Comment by TeMPOraL
3 days ago
I have a different perspective. The Trifecta is a bad model because it makes people think this is just another cybersecurity challenge, solvable with careful engineering. But it's not.
It cannot be solved this way because it's a people problem - LLMs are like people, not like classical programs, and that's fundamental. That's what they're made to be, that's why they're useful. The problems we're discussing are variations of principal/agent problem, with LLM being the savant but extremely naive agent. There is no probable, verifiable solution here, not any more than when talking about human employees, contractors, friends.

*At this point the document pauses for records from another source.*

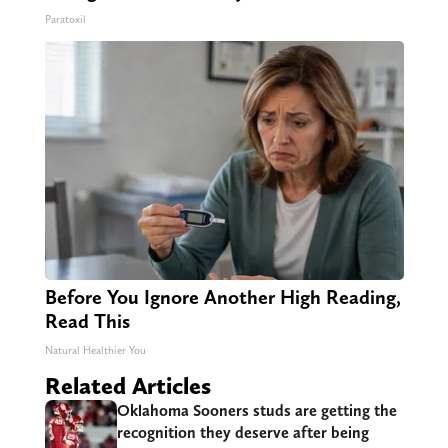
Paratoxil
Before You Ignore Another High Reading,
Read This
Natural Healthier You
Related Articles
Oklahoma Sooners studs are getting the
recognition they deserve after being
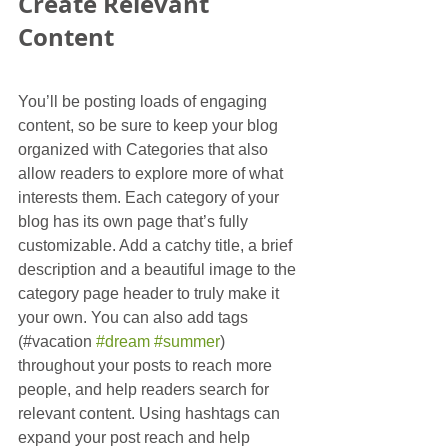
Create Relevant 
Content
You’ll be posting loads of engaging 
content, so be sure to keep your blog 
organized with Categories that also 
allow readers to explore more of what 
interests them. Each category of your 
blog has its own page that’s fully 
customizable. Add a catchy title, a brief 
description and a beautiful image to the 
category page header to truly make it 
your own. You can also add tags 
(#vacation 
#dream
#summer
) 
throughout your posts to reach more 
people, and help readers search for 
relevant content. Using hashtags can 
expand your post reach and help 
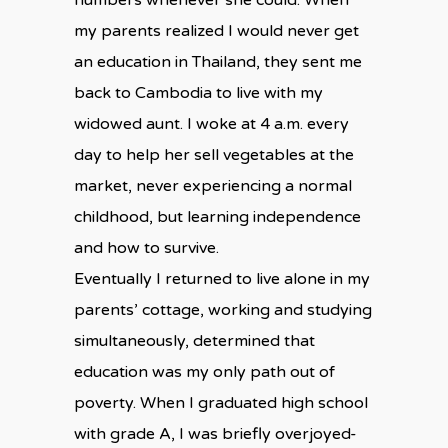
numbers whenever she could. When
my parents realized I would never get
an education in Thailand, they sent me
back to Cambodia to live with my
widowed aunt. I woke at 4 a.m. every
day to help her sell vegetables at the
market, never experiencing a normal
childhood, but learning independence
and how to survive.
Eventually I returned to live alone in my
parents’ cottage, working and studying
simultaneously, determined that
education was my only path out of
poverty. When I graduated high school
with grade A, I was briefly overjoyed-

You're not explaining why the trifecta doesn't solve the problem. What attack vector remains?
None, but your product becomes about as useful and functional as a rock.
This is what reasonable people disagree on. My employer provides several AI coding tools, none of which can communicate with the external internet. It completely removes the exfiltration risk. And people find these tools very useful.
5 replies →
>There is no probable, verifiable solution here, not any more than when talking about human employees, contractors, friends.
Well when talking about employees etc, one model to protect against malicious employees is to require every sensitive action (code check in, log access, prod modification) to require approval from a 2nd person. That same model can be used for agents. However, agents, known to be naive, might not be a good approver. So having a human approve everything the agent does could be a good solution.